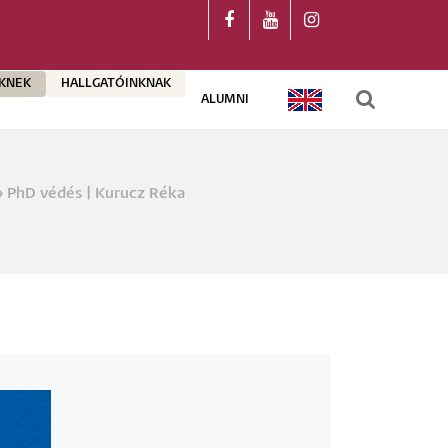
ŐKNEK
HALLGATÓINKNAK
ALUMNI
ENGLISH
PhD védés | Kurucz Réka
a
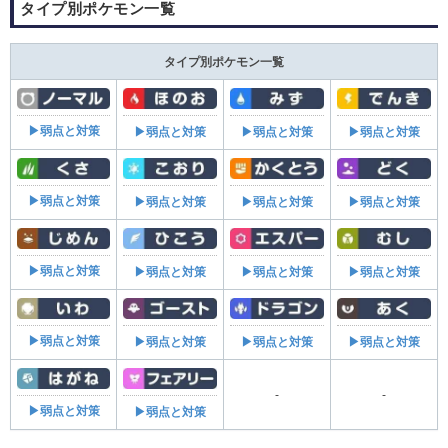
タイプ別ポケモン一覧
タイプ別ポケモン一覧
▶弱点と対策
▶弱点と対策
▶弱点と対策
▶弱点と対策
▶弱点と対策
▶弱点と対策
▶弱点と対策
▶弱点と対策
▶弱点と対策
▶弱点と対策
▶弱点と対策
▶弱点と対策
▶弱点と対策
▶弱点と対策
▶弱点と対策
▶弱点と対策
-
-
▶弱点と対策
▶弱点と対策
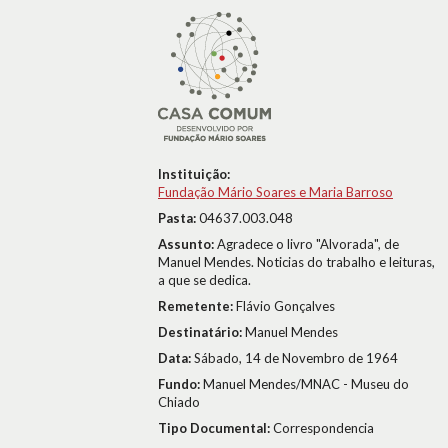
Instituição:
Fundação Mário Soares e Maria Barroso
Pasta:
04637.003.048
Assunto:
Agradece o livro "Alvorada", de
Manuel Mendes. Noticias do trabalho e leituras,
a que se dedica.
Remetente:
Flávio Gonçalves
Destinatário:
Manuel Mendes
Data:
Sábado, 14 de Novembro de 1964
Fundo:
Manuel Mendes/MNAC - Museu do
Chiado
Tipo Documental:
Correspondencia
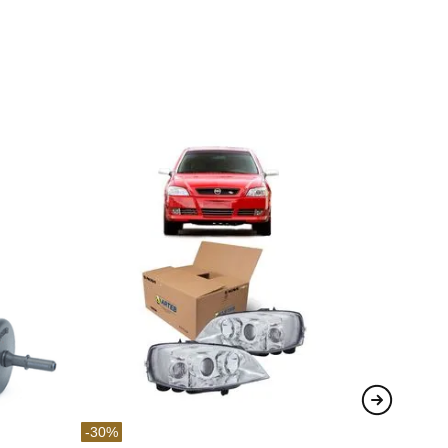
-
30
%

□ □ □

**ASSIGNMENT**
Restate each line of the records exactly; pictures do not belong in the copy.

**TASK OUTPUT**
ŐKNEK
HALLGATÓINKNAK
ALUMNI
ENGLISH
PhD védés | Kurucz Réka
a
タイプ別ポケモン一覧
タイプ別ポケモン一覧
▶弱点と対策
▶弱点と対策
▶弱点と対策
▶弱点と対策
▶弱点と対策
▶弱点と対策
▶弱点と対策
▶弱点と対策
▶弱点と対策
▶弱点と対策
▶弱点と対策
▶弱点と対策
▶弱点と対策
▶弱点と対策
▶弱点と対策
▶弱点と対策
-
-
▶弱点と対策
▶弱点と対策
Instituição:
Fundação Mário Soares e Maria Barroso
Pasta:
04637.003.048
Assunto:
Agradece o livro "Alvorada", de
Manuel Mendes. Noticias do trabalho e leituras,
a que se dedica.
Remetente:
Flávio Gonçalves
Destinatário:
Manuel Mendes
Data:
Sábado, 14 de Novembro de 1964
Fundo:
Manuel Mendes/MNAC - Museu do
Chiado
Tipo Documental:
Correspondencia
-
30
%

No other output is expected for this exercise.